Le Tribunal fédéral a encore précisé que si l’autorité de recours cantonale jouit d’un plein pouvoir d’examen, conformément à l’article 17 LAVI, cela ne l’empêche pas de respecter, pour les questions d’appréciation, la marge de manœuvre reconnue à l’administration. L’autorité de recours peut se contenter de contrôler le caractère approprié de la somme allouée par l’administration et, si cette dernière est conforme à l’équité, s’abstenir de modifier la décision attaquée, même lorsque, si elle avait eu à trancher en première instance, elle ne serait peut-être pas arrivée à la même somme (ATF 123 II 210 consid. 2 c) p. 212).

En l’espèce, la recourante s’est vu allouer une somme de CHF 10'000.- en relation avec la commission de l’infraction du 21 novembre 2001. Ce faisant, l’instance LAVI a reconnu l’importance des conséquences des lésions corporelles subies par la victime. Cette somme apparaît appropriée et équitable aux yeux du tribunal de céans, qui confirmera donc la décision attaquée sur ce point également.
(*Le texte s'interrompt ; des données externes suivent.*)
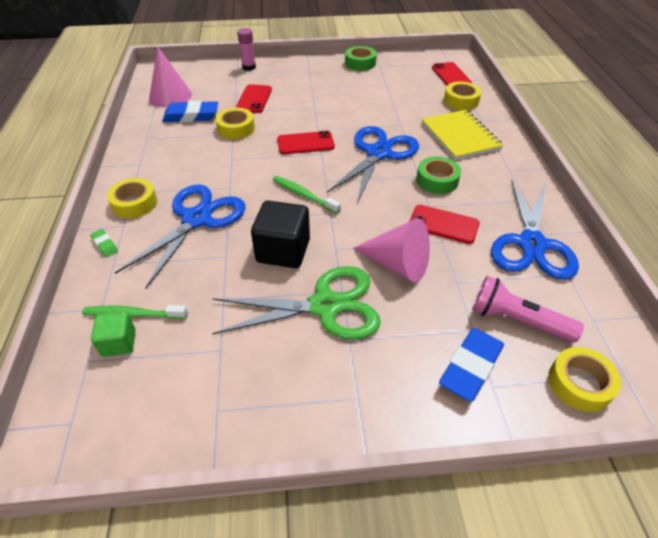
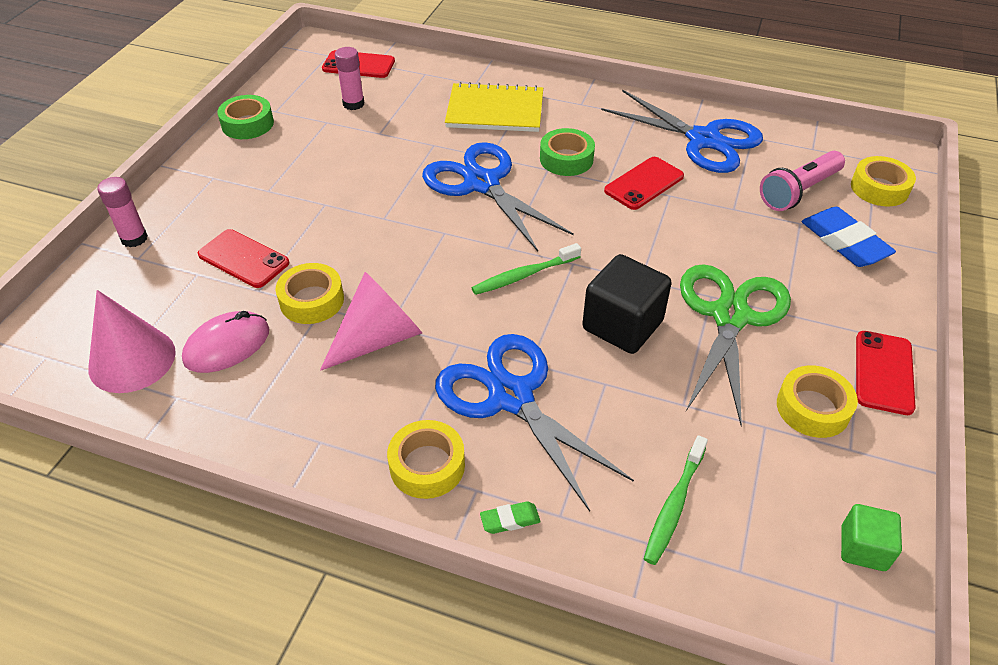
camera: 65 degrees left, 0 degrees up
green cube [91,312,136,357] -> green cube moved to [841,504,902,571]
blue eraser [162,101,218,122] -> pink mouse [182,311,269,373]
red phone [277,131,335,154] -> red phone moved to [856,331,916,415]
pink cone [352,218,430,282] -> pink cone moved to [320,272,422,371]
yellow tape [444,81,481,110] -> yellow tape moved to [777,366,858,438]
none -> pink glue stick [335,47,365,110]

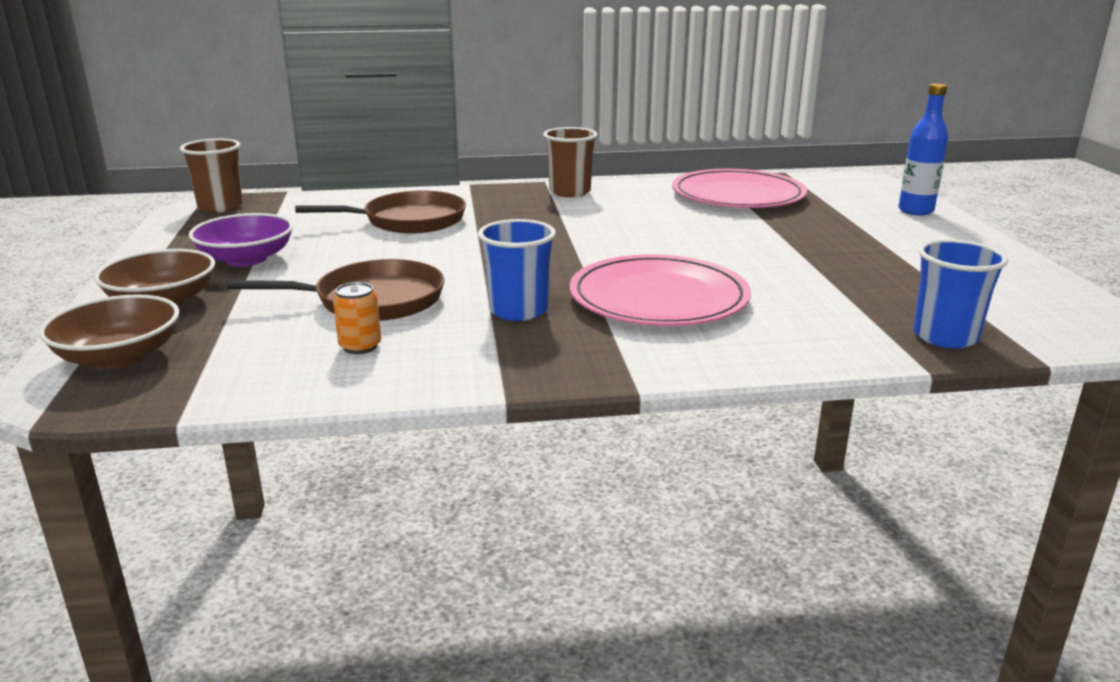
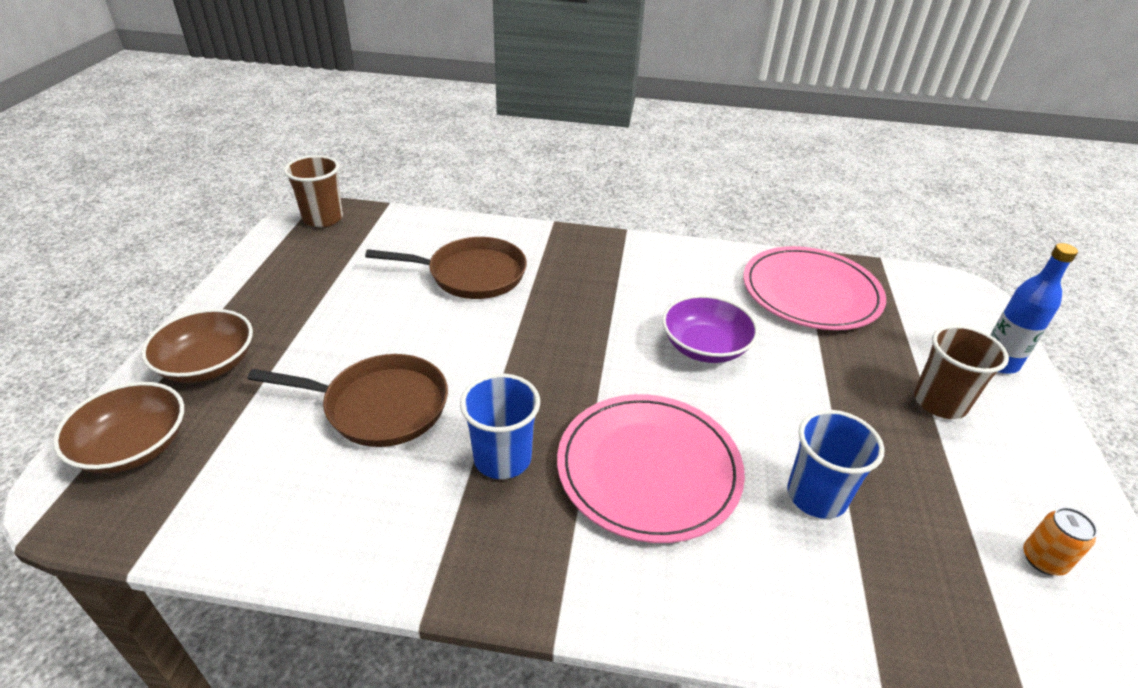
camera: 15 degrees right, 15 degrees up
purple bowl [189,213,293,267] -> purple bowl moved to [662,295,758,363]
orange can [333,282,381,354] -> orange can moved to [1023,507,1097,576]
brown cup [543,127,598,197] -> brown cup moved to [914,325,1009,419]
blue cup [913,239,1008,348] -> blue cup moved to [787,410,885,519]

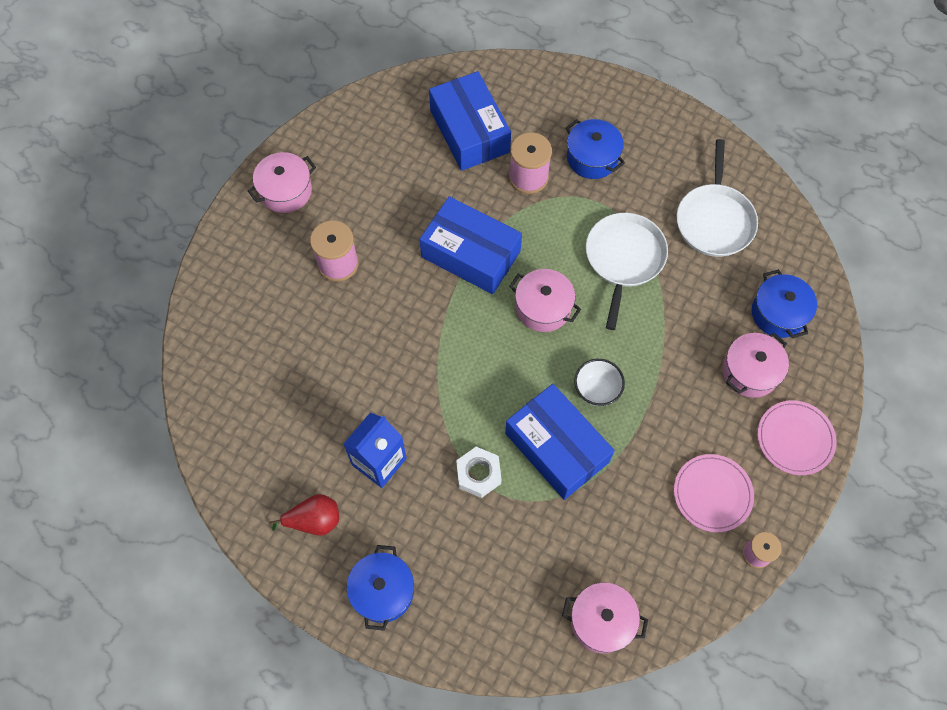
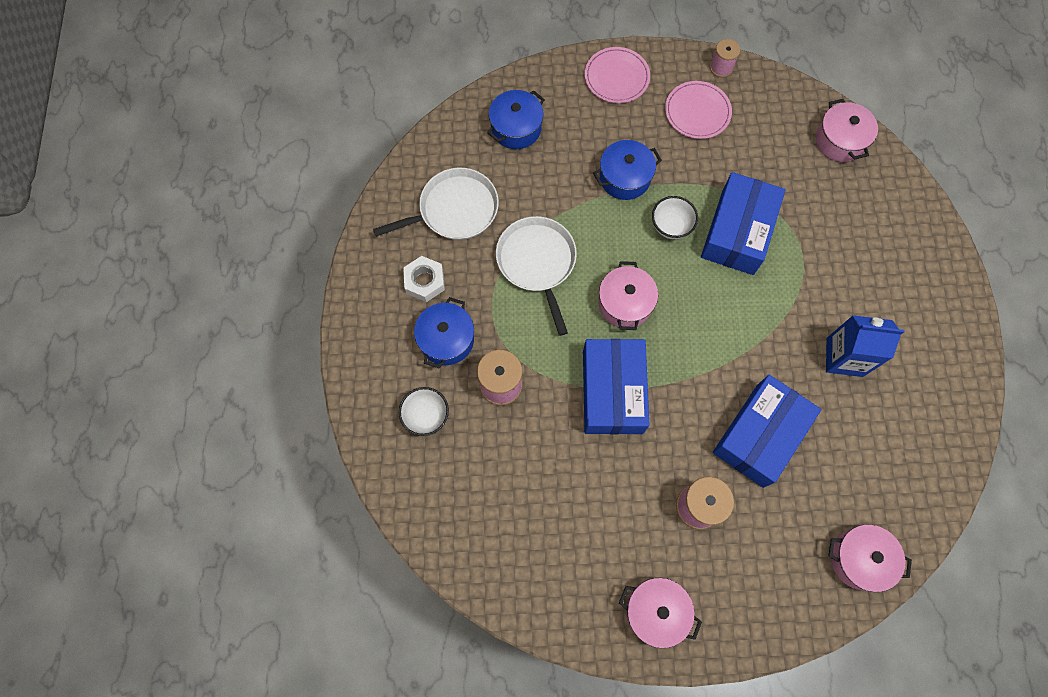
camera: 120 degrees left, 5 degrees up
red pear [269,494,339,536] -> none
blue pot [346,545,414,631] -> blue pot moved to [593,140,662,200]
blue box [429,71,511,171] -> blue box moved to [713,375,821,488]
white nut [456,447,502,498] -> white nut moved to [403,256,445,302]
white pan [586,213,668,330] -> white pan turned 90 degrees clockwise [496,216,577,336]
pink pot [723,333,789,398] -> pink pot moved to [828,524,912,592]
none -> white bowl [399,387,449,436]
7. Aucun émolument ne sera mis à la charge de la recourante, la procédure étant gratuite (art. 16 al. 1 LAVI ; 87 LPA).

 

* * * * *

PAR CES MOTIFS
LE TRIBUNAL ADMINISTRATIF

à la forme :

déclare recevable le recours interjeté le 2 août 2007 par Madame D______ contre la décision de l’instance d'indemnisation LAVI du 26 juin 2007 ;

au fond :

le rejette ;

dit qu’il n’est pas perçu d’émolument ;

dit que, conformément aux articles 82 et suivants de la loi fédérale sur le Tribunal fédéral du 17 juin 2005 (LTF - RS 173.110), le présent arrêt peut être porté dans les trente jours qui suivent sa notification par-devant le Tribunal fédéral, par la voie du recours en matière de droit public ; le mémoire de recours doit indiquer les conclusions, motifs et moyens de preuve et porter la signature du recourant ou de son mandataire ; il doit être adressé au Tribunal fédéral, 1000 Lausanne 14, par voie postale ou par voie électronique aux conditions de l’article 42 LTF. Le présent arrêt et les pièces en possession du recourant, invoquées comme moyens de preuve, doivent être joints à l’envoi ;

 communique le présent arrêt à Me Olivier Lutz, avocat de la recourante ainsi qu'à l’instance d'indemnisation LAVI et à l’office fédéral de la justice.

Siégeants : Mme Bovy, présidente, Mme Hurni, M. Thélin, Mme Junod, juges, M. Bellanger, juge suppléant.

Au nom du Tribunal administratif :

la greffière-juriste :

 

 

C. Del Gaudio-Siegrist

 

la vice-présidente :

 

 

L. Bovy

 

Copie conforme de cet arrêt a été communiquée aux parties.